To answer Section 1.2, number 17, if you don't have a graphing calculator, you can get a fair idea of what's going on by going to this website: Javascript Function Evaluatory. If you fill in the boxes the way I have, below, you will get a nifty graph of the function that DOES suggest a low point, somewhere in the vicinity of (420, 300), which I have displayed on the right.
I filled in the x-values (airspeeds) in the table, clicked "Evaluate" and the Evaluator filled in the y-values (the cost per passenger).
You could play around with the gridlines to zero-in on the low point. (an inefficient graphing approach)

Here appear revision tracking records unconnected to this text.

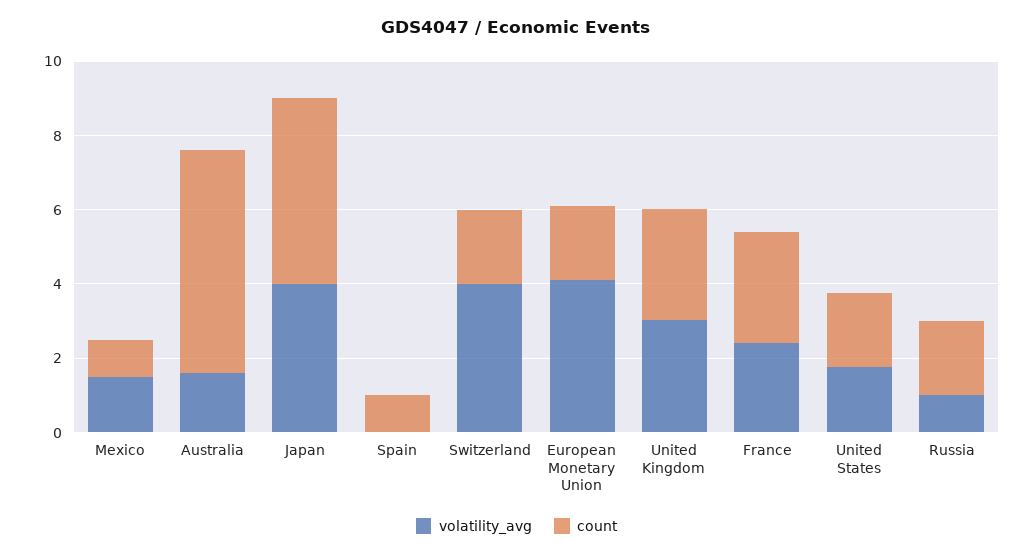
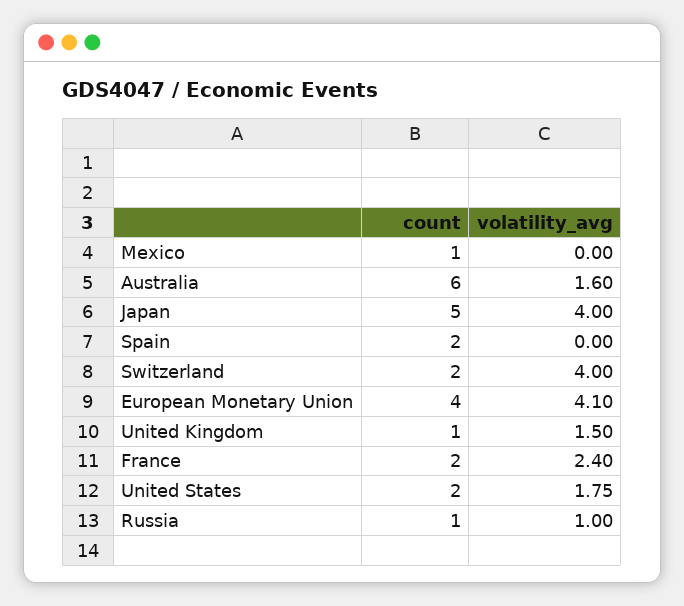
  {
    "volatility_avg": {
-     "Mexico": 1.5,
+     "Mexico": 0,
      "Australia": 1.6,
      "Japan": 4,
      "Spain": 0,
      "Switzerland": 4,
      "European Monetary Union": 4.1,
-     "United Kingdom": 3,
+     "United Kingdom": 1.5,
      "France": 2.4,
      "United States": 1.75,
      "Russia": 1
    },
    "count": {
      "Mexico": 1,
      "Australia": 6,
      "Japan": 5,
-     "Spain": 1,
+     "Spain": 2,
      "Switzerland": 2,
-     "European Monetary Union": 2,
+     "European Monetary Union": 4,
-     "United Kingdom": 3,
+     "United Kingdom": 1,
-     "France": 3,
+     "France": 2,
      "United States": 2,
-     "Russia": 2
+     "Russia": 1
    }
  }

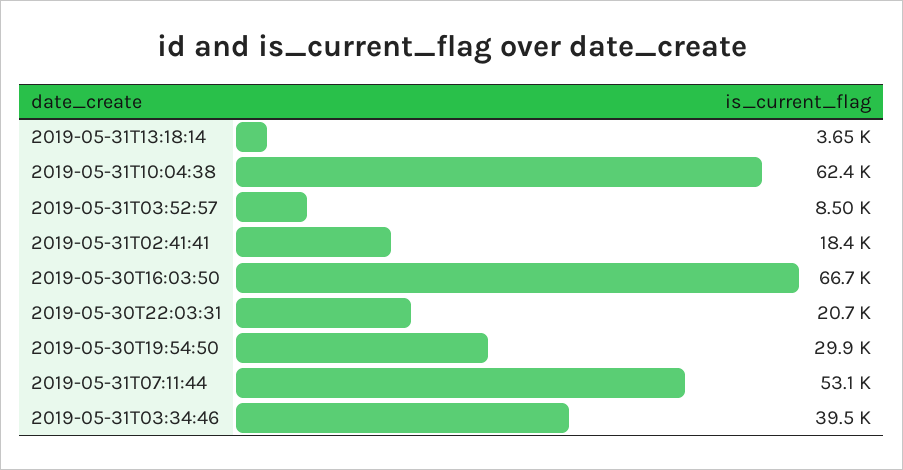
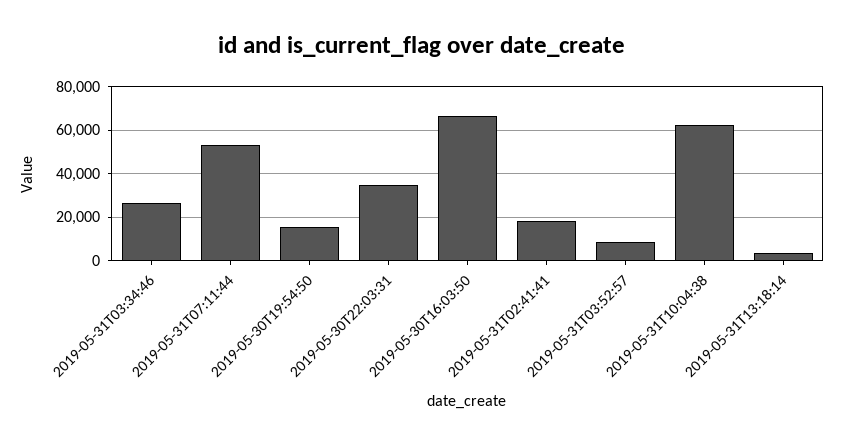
  {
    "2019-05-31T13:18:14": 3650,
    "2019-05-31T10:04:38": 62400,
    "2019-05-31T03:52:57": 8500,
    "2019-05-31T02:41:41": 18400,
    "2019-05-30T16:03:50": 66700,
-   "2019-05-30T22:03:31": 20700,
+   "2019-05-30T22:03:31": 35000,
-   "2019-05-30T19:54:50": 29900,
+   "2019-05-30T19:54:50": 15000,
    "2019-05-31T07:11:44": 53100,
-   "2019-05-31T03:34:46": 39500
+   "2019-05-31T03:34:46": 25000
  }

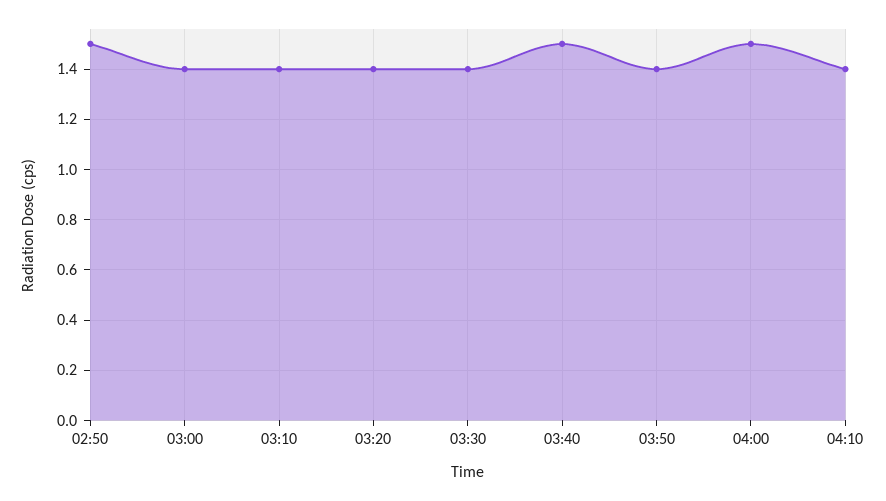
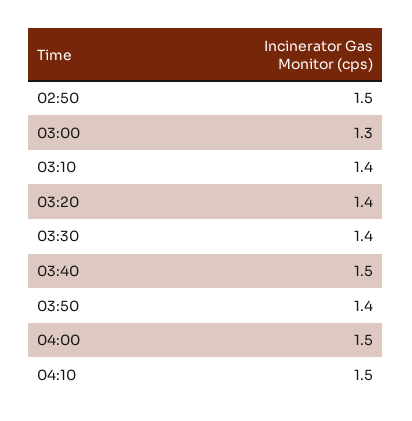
  {
    "02:50": 1.5,
-   "03:00": 1.4,
+   "03:00": 1.3,
    "03:10": 1.4,
    "03:20": 1.4,
    "03:30": 1.4,
    "03:40": 1.5,
    "03:50": 1.4,
    "04:00": 1.5,
-   "04:10": 1.4
+   "04:10": 1.5
  }

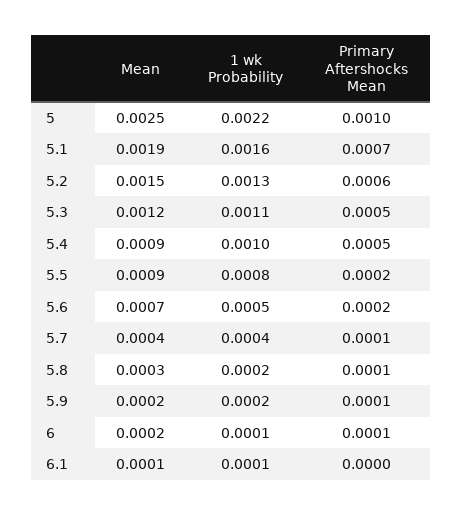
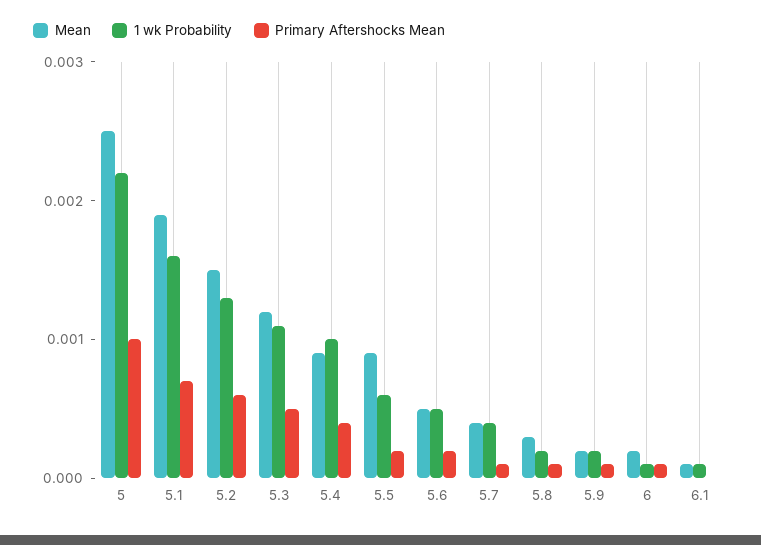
  {
    "Mean": {
      "5": 0.0025,
      "5.1": 0.0019,
      "5.2": 0.0015,
      "5.3": 0.0012,
      "5.4": 0.0009,
      "5.5": 0.0009,
-     "5.6": 0.0007,
+     "5.6": 0.0005,
      "5.7": 0.0004,
      "5.8": 0.0003,
      "5.9": 0.0002,
      "6": 0.0002,
      "6.1": 0.0001
    },
    "1 wk Probability": {
      "5": 0.0022,
      "5.1": 0.0016,
      "5.2": 0.0013,
      "5.3": 0.0011,
      "5.4": 0.001,
-     "5.5": 0.0008,
+     "5.5": 0.0006,
      "5.6": 0.0005,
      "5.7": 0.0004,
      "5.8": 0.0002,
      "5.9": 0.0002,
      "6": 0.0001,
      "6.1": 0.0001
    },
    "Primary Aftershocks Mean": {
      "5": 0.001,
      "5.1": 0.0007,
      "5.2": 0.0006,
      "5.3": 0.0005,
-     "5.4": 0.0005,
+     "5.4": 0.0004,
      "5.5": 0.0002,
      "5.6": 0.0002,
      "5.7": 0.0001,
      "5.8": 0.0001,
      "5.9": 0.0001,
      "6": 0.0001,
      "6.1": 0
    }
  }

You can do a a guess-and-check in the neighborhood of x = 420, to find the low point on the cost function, also. (an inefficient numerical approach)
You could also keep changing the Xmin, Xmax, Ymin, and Ymax to get a window that zeroed-in on the apparent low point. It's time-consuming, but you can eventually get a window that's smaller than the degree of accuracy required for the answer. (another inefficient graphing approach).
Any decent graphing calculator has a "Find the Min" function built in...
You could zero in better with a good graphing calculator. But this website is a good place for building a table of values if you don't already have access to a graphing calculator with a Table feature. They cost about $100 in the bookstore (TI-83 or TI-84 are standard types). There are also other free graphers that you can find by google/yahoo searches, if you have some patience.
As it stands, I'm MORE than happy to make this exercise a bonus problem. There are probably quite a few of you who already know from high school how to use a graphing calculator to CLOBBER this kind of problem, but it depends on where and when you went to school. I try to weed these problems out of the exercises, for those who don't "come equipped" with graphing capabilities, but when one slips through, this is how I handle it.
Finding the value of x that minimizes the cost C is a standard graphing calculator task, taught to MANY, but NOT ALL.